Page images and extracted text
☆ ☆ ☆ ☆ ☆ ☆ ☆
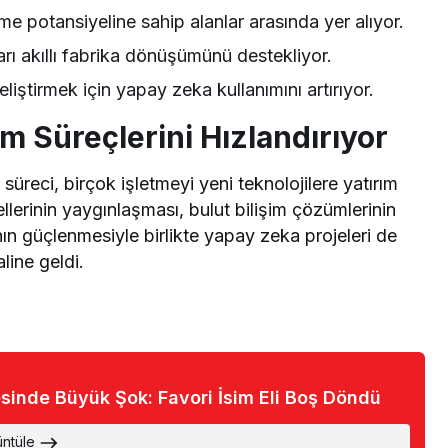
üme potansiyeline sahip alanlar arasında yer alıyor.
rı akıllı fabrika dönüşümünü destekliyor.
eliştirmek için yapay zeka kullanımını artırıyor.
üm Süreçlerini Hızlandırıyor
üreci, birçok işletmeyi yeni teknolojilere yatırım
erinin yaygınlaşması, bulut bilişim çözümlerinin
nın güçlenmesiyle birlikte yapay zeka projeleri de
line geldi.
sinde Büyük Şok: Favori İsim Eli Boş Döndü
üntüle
☆ ☆ ☆ ☆ ☆ ☆ ☆
Transcribe each entry above without alteration, but keep the pictures out.

üme potansiyeline sahip alanlar arasında yer alıyor.
rı akıllı fabrika dönüşümünü destekliyor.
eliştirmek için yapay zeka kullanımını artırıyor.
üm Süreçlerini Hızlandırıyor
üreci, birçok işletmeyi yeni teknolojilere yatırım
erinin yaygınlaşması, bulut bilişim çözümlerinin
nın güçlenmesiyle birlikte yapay zeka projeleri de
line geldi.
sinde Büyük Şok: Favori İsim Eli Boş Döndü
üntüle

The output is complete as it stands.